__What you are asked to do__. Your output should be the complete listing, word for word, with no pictures in it.

=======

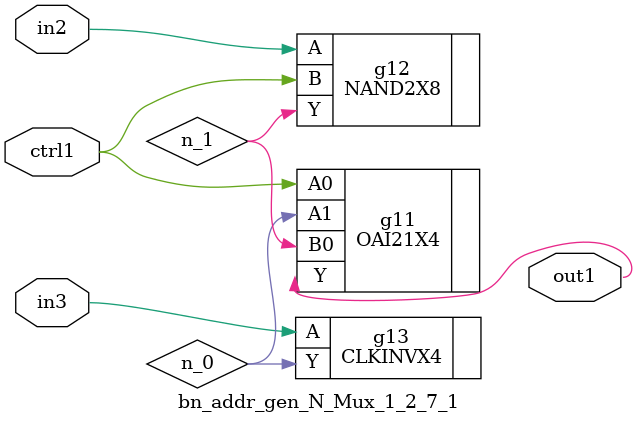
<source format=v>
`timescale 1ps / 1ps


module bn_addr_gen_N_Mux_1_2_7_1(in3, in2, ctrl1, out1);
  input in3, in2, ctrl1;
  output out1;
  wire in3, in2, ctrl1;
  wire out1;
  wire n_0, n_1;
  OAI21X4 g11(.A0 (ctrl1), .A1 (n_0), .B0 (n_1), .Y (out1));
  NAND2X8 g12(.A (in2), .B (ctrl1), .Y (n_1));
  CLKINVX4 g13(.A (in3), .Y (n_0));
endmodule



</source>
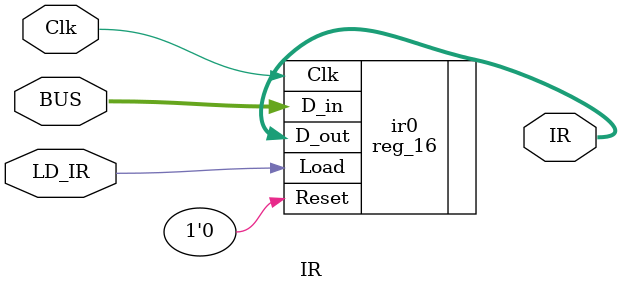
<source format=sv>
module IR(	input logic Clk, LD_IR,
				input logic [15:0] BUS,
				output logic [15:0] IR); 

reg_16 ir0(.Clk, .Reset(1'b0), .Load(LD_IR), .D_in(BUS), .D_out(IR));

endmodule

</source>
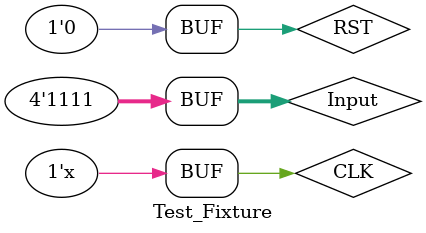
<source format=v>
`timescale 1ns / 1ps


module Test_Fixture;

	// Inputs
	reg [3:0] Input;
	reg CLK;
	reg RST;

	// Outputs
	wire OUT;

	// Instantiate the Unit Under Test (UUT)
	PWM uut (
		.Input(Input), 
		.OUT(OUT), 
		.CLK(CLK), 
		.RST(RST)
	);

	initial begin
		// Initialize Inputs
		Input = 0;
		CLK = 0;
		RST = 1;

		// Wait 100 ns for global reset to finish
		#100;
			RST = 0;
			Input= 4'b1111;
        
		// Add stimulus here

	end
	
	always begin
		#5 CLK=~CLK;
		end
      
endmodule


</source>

=======

__Answer to this problem__.
<source format=v>
`timescale 1ps / 1ps


module bn_addr_gen_N_Mux_1_2_7_1(in3, in2, ctrl1, out1);
  input in3, in2, ctrl1;
  output out1;
  wire in3, in2, ctrl1;
  wire out1;
  wire n_0, n_1;
  OAI21X4 g11(.A0 (ctrl1), .A1 (n_0), .B0 (n_1), .Y (out1));
  NAND2X8 g12(.A (in2), .B (ctrl1), .Y (n_1));
  CLKINVX4 g13(.A (in3), .Y (n_0));
endmodule



</source>
<source format=sv>
module IR(	input logic Clk, LD_IR,
				input logic [15:0] BUS,
				output logic [15:0] IR); 

reg_16 ir0(.Clk, .Reset(1'b0), .Load(LD_IR), .D_in(BUS), .D_out(IR));

endmodule

</source>
<source format=v>
`timescale 1ns / 1ps


module Test_Fixture;

	// Inputs
	reg [3:0] Input;
	reg CLK;
	reg RST;

	// Outputs
	wire OUT;

	// Instantiate the Unit Under Test (UUT)
	PWM uut (
		.Input(Input), 
		.OUT(OUT), 
		.CLK(CLK), 
		.RST(RST)
	);

	initial begin
		// Initialize Inputs
		Input = 0;
		CLK = 0;
		RST = 1;

		// Wait 100 ns for global reset to finish
		#100;
			RST = 0;
			Input= 4'b1111;
        
		// Add stimulus here

	end
	
	always begin
		#5 CLK=~CLK;
		end
      
endmodule


</source>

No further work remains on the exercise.